Thalassaemia Clinical Management

The Red Blood Cells (RBC) of people with beta Thalassaemia major are small (microcytic) and immature when released into circulation, they do not have the right concentration of haemoglobin (hypochromic), they are fragile and inefficient at carrying oxygen around the body, they become damaged and are therefore, targeted for destruction by the reticuloendothelial cells. When this occurs the iron they contain is extracted and stored in the liver for re-use in making new RBCs.

Life long blood transfusion remain the only treatment available therefore individuals are dependent on long term medical management and require transfusion at four to eight week intervals approximately.

It should be noted that individuals are still able to absorb iron from their diet, this combined with the iron released from prematurely destroyed RBCs, and iron in the blood that is transfused increases the amount of iron in the body and leads to severe and chronic iron overload. This is the main cause of damage to major organs the heart, liver, pancreas and kidneys especially.

In order to facilitate the excretion of excess iron in the body and rectify iron overload individuals need to have iron chelation therapy. This is done by self injection (in the case of children this is done by the parents) of a chelating agent called desferrioxamine (Desferal). This is administered using a continuous subcutaneous route via a chelation pump, and is given on average for five nights a week, running for approximately eight hours per therapy session.
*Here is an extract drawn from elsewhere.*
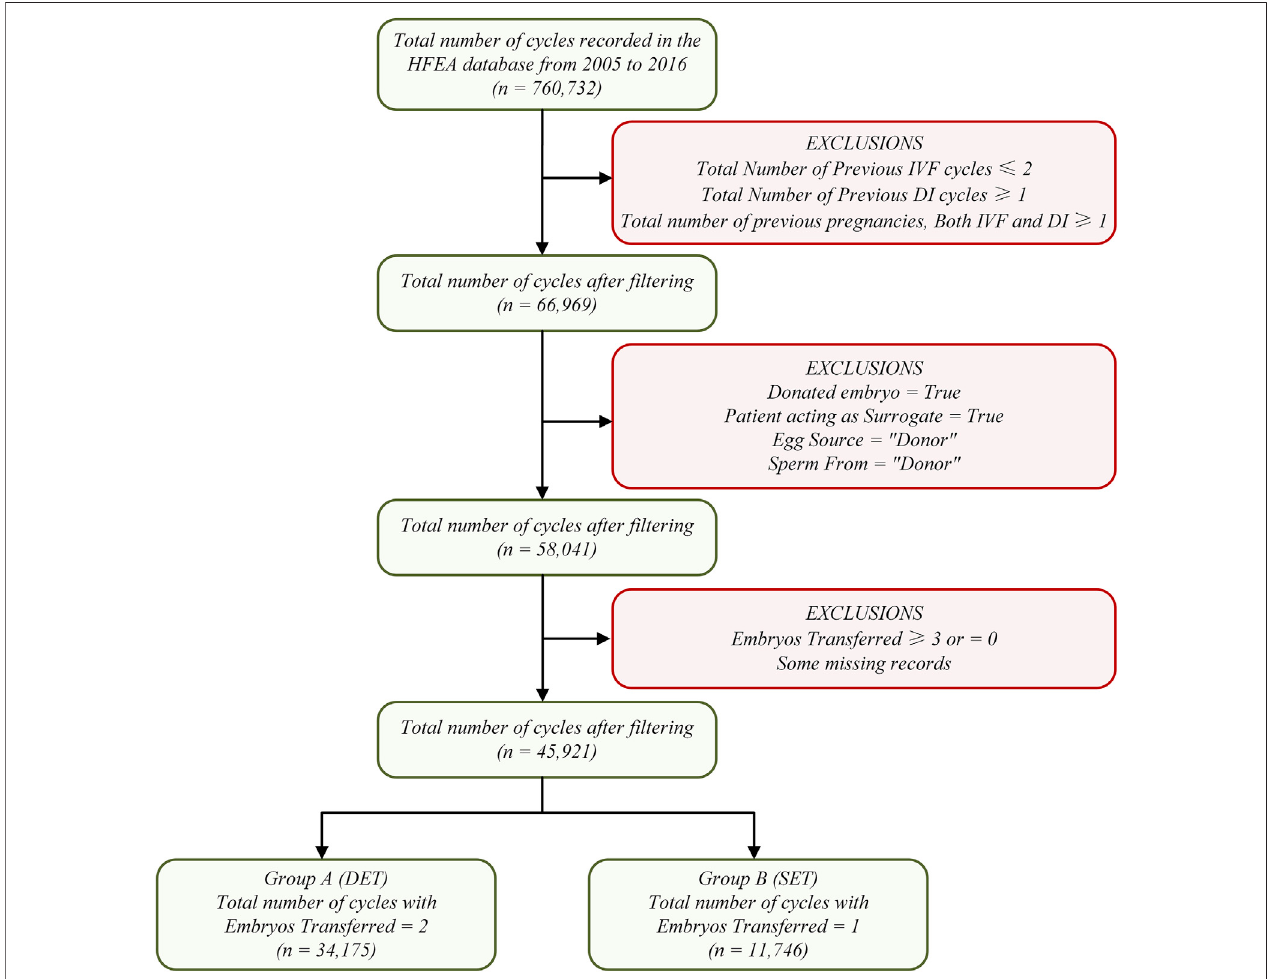
FIGURE 1 | Data set construction fl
The effectiveness of chelation is dependent on the individual’s willingness and ability to adhere to the prescribed treatment. After many years of having four weekly blood transfusions, five nights a week chelation and other adjunct therapy makes living with Thalassaemia major cumbersome and individuals may fail to maintain their treatment, thus risking development of fatal complications especially that of iron overload. As with other life long chronic conditions the psychological management of this patient group is essential and need to be part of a holistic care plan.

Oral chelators have been licensed for use in the UK and other countries. The oral chelator Deferiprone is not as effective in removing excess iron as desferrioxamine but is better than nothing for those patients who have difficulty complying with the use of subcutaneous chelation therapy. The oral chelator Exjade has been shown to be more effective than Deferiprone however its cost makes it somewhat prohibitive; whilst some health care purchasers (Primary Care Trusts in the NHS) have agreed to fund their use others are reluctant to give their approval but the drug has become more widely used in the UK.

Other therapies for this patient group include daily Penicillin and use of vitamin C to aid Desferal in its role as a chelating agent. Un-transfused patients are also given folic acid 5mg / week.

Close monitoring of cardiac, liver and endocrine function are vital in order to identify impending complications with the intention of preventing them if possible or managing them if they cannot be fully controlled. Pubertal development need to be closely monitored and managed.